J’ai revu mon barbu assis sur son banc de l’autre côté de la rivière. Il regardait les canards colverts qui circulaient paisiblement près de la rive. Sa présence m’a rappelé une expérience survenue il y a près de trente ans à Montréal.

En compagnie d’un couple d’amis, je marchais dans la rue vers l’heure du midi après avoir passé la matinée à écouter des conférenciers à l’occasion d’un séminaire. J’entendis alors quelqu’un m’interpeller vers ma gauche, à quelques mètres. Je cessai ma marche et je m’approchai seul dans sa direction. C’était un homme de petite taille, dans la soixantaine, habillé d’un long paletot beige boutonné soigneusement sur le devant si je me souviens bien.

— Est-ce que je peux vous demander de me donner un peu d’argent? me dit-il en me regardant droit dans les yeux.

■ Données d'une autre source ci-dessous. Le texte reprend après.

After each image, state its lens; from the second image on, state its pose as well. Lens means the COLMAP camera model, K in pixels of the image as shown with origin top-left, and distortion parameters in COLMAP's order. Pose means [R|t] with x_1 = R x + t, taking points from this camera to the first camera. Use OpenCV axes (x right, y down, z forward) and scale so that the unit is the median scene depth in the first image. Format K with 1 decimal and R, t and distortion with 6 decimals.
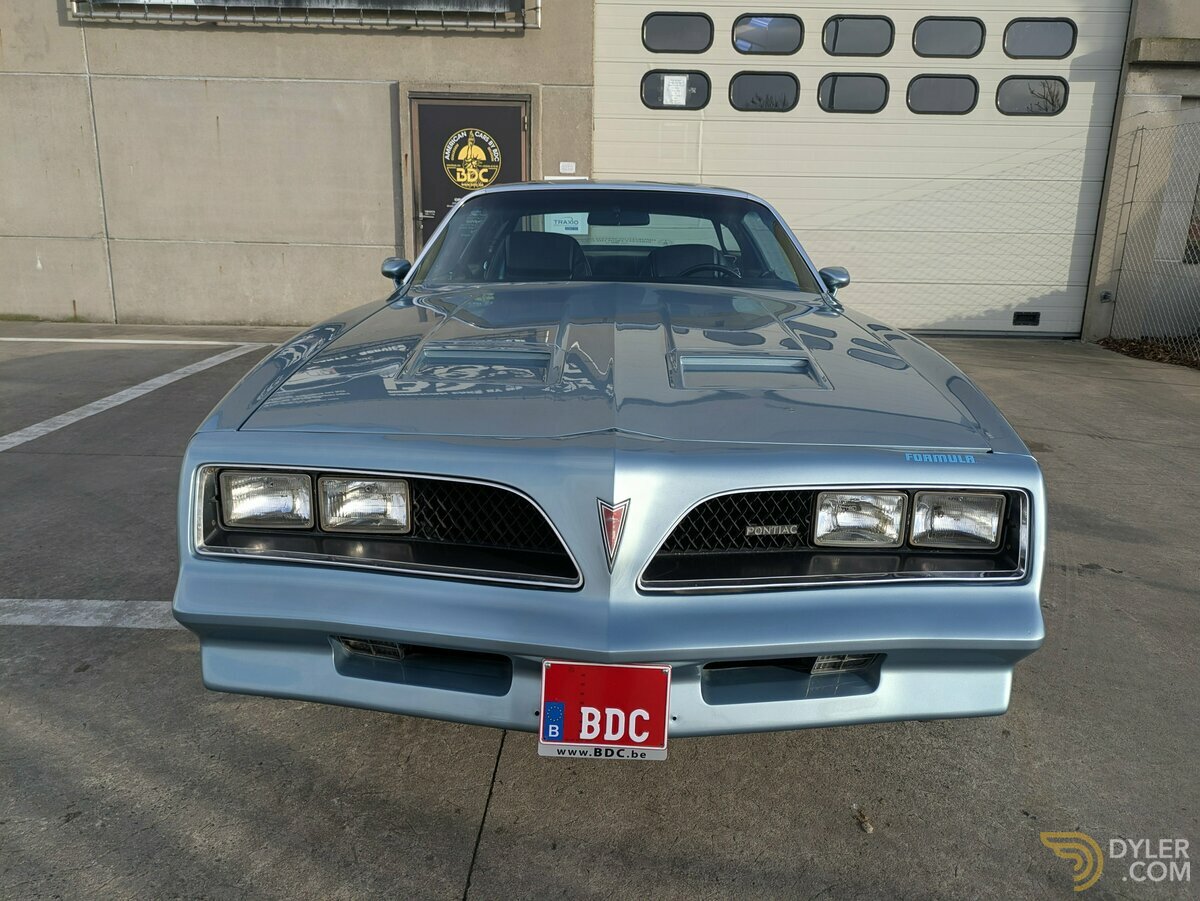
lens RADIAL K [[898.6, 0, 606.0], [0, 898.6, 457.4], [0, 0, 1]] dist [0.023211, -0.012420]
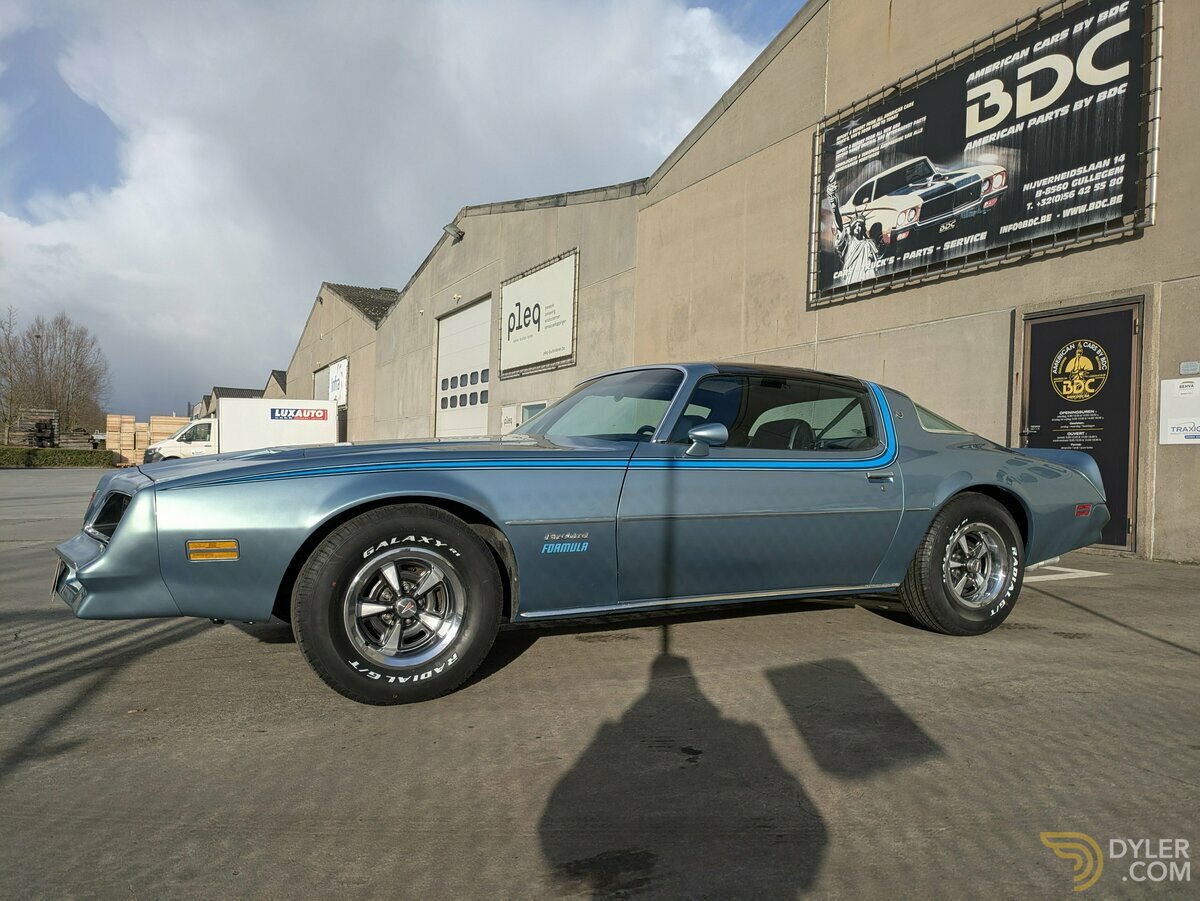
lens RADIAL K [[898.6, 0, 606.0], [0, 898.6, 457.4], [0, 0, 1]] dist [0.023211, -0.012420]
pose [[0.454823, -0.019800, -0.890362, 0.467737], [-0.228050, 0.963830, -0.137929, -0.001863], [0.860888, 0.265781, 0.433857, 0.194548]]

— Bien sûr, vous pouvez me le demander, lui répondis-je alors spontanément.

Sa réaction fut immédiate. Je ne voulais pas le blesser, encore moins me moquer de lui. Il se fâcha tout de même et me raconta en quelques mots ses déboires, qu’il fut un ancien professeur de philo, avait déjà été « à l’aise », et surtout : « Attention mon gars, à toi aussi ça peut t’arriver, tu peux tout perdre et te retrouver comme moi un bon jour. » Je lui donnai une pièce de vingt-cinq cents et je courus, penaud, rejoindre mes amis.

C’est plus fort que moi. Je m’aventure constamment dans le monde des mots et de la parole en prenant tout au pied de la lettre, certain que l’autre devant moi comprendra le trait d’esprit ou la subtilité. Quand ça fonctionne, il y a une franche rigolade, car c’est tout ce que je demande. Sinon j’y goute!

Cette expérience m’a sonné d’aplomb et depuis lors je fais un peu plus attention à certaines rencontres fortuites, soit avec des itinérants, des clochards ou toute autre personne dans le besoin. Je vois, j’écoute et me tais. J’ai compris la leçon, d’autant plus que j’ai tout perdu moi-même à deux occasions depuis lors. J’aurais pu sombrer dans le côté noir de l’existence, dans le vide sans fond de l’abrutissement.

L’avenir nous est inconnu et il n’y a jamais rien d’acquis. Tout peut basculer en un rien de temps. Les seules attitudes recommandables demeurent en conséquence le contentement et une certaine gratitude pour les bienfaits que la vie nous offre.